* Problem
Take the entries below and return them unchanged.

(Page-level text extractions)
......

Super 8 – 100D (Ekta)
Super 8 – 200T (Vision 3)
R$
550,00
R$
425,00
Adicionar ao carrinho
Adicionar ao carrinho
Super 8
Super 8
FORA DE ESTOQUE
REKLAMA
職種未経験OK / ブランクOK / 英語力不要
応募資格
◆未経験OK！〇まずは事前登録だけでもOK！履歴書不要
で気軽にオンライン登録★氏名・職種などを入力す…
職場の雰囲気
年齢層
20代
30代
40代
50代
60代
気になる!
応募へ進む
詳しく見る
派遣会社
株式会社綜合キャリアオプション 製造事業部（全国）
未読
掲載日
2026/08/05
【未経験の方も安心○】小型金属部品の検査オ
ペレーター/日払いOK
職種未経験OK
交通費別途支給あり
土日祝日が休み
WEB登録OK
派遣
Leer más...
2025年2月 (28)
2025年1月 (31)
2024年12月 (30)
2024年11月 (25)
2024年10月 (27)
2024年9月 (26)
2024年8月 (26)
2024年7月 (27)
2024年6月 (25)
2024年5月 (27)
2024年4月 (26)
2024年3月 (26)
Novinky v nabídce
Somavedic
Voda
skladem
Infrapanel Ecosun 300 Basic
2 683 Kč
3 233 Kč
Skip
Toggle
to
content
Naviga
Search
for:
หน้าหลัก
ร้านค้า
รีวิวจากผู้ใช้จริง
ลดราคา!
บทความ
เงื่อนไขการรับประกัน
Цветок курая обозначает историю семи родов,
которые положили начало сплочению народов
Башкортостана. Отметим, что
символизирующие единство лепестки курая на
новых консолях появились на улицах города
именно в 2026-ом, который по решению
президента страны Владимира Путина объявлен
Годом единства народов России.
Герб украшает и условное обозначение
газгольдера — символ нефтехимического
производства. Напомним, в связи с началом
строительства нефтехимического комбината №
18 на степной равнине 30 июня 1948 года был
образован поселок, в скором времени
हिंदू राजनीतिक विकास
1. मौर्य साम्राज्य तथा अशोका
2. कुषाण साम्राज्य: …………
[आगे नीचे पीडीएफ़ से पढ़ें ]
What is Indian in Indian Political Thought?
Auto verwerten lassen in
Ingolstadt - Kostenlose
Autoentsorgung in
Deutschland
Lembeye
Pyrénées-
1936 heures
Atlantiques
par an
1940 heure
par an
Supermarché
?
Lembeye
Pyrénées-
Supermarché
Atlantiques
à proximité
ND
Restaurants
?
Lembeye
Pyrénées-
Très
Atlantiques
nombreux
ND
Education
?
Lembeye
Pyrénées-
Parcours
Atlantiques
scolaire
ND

......

* Task solution
Super 8 – 100D (Ekta)
Super 8 – 200T (Vision 3)
R$
550,00
R$
425,00
Adicionar ao carrinho
Adicionar ao carrinho
Super 8
Super 8
FORA DE ESTOQUE
REKLAMA
職種未経験OK / ブランクOK / 英語力不要
応募資格
◆未経験OK！〇まずは事前登録だけでもOK！履歴書不要
で気軽にオンライン登録★氏名・職種などを入力す…
職場の雰囲気
年齢層
20代
30代
40代
50代
60代
気になる!
応募へ進む
詳しく見る
派遣会社
株式会社綜合キャリアオプション 製造事業部（全国）
未読
掲載日
2026/08/05
【未経験の方も安心○】小型金属部品の検査オ
ペレーター/日払いOK
職種未経験OK
交通費別途支給あり
土日祝日が休み
WEB登録OK
派遣
Leer más...
2025年2月 (28)
2025年1月 (31)
2024年12月 (30)
2024年11月 (25)
2024年10月 (27)
2024年9月 (26)
2024年8月 (26)
2024年7月 (27)
2024年6月 (25)
2024年5月 (27)
2024年4月 (26)
2024年3月 (26)
Novinky v nabídce
Somavedic
Voda
skladem
Infrapanel Ecosun 300 Basic
2 683 Kč
3 233 Kč
Skip
Toggle
to
content
Naviga
Search
for:
หน้าหลัก
ร้านค้า
รีวิวจากผู้ใช้จริง
ลดราคา!
บทความ
เงื่อนไขการรับประกัน
Цветок курая обозначает историю семи родов,
которые положили начало сплочению народов
Башкортостана. Отметим, что
символизирующие единство лепестки курая на
новых консолях появились на улицах города
именно в 2026-ом, который по решению
президента страны Владимира Путина объявлен
Годом единства народов России.
Герб украшает и условное обозначение
газгольдера — символ нефтехимического
производства. Напомним, в связи с началом
строительства нефтехимического комбината №
18 на степной равнине 30 июня 1948 года был
образован поселок, в скором времени
हिंदू राजनीतिक विकास
1. मौर्य साम्राज्य तथा अशोका
2. कुषाण साम्राज्य: …………
[आगे नीचे पीडीएफ़ से पढ़ें ]
What is Indian in Indian Political Thought?
Auto verwerten lassen in
Ingolstadt - Kostenlose
Autoentsorgung in
Deutschland
Lembeye
Pyrénées-
1936 heures
Atlantiques
par an
1940 heure
par an
Supermarché
?
Lembeye
Pyrénées-
Supermarché
Atlantiques
à proximité
ND
Restaurants
?
Lembeye
Pyrénées-
Très
Atlantiques
nombreux
ND
Education
?
Lembeye
Pyrénées-
Parcours
Atlantiques
scolaire
ND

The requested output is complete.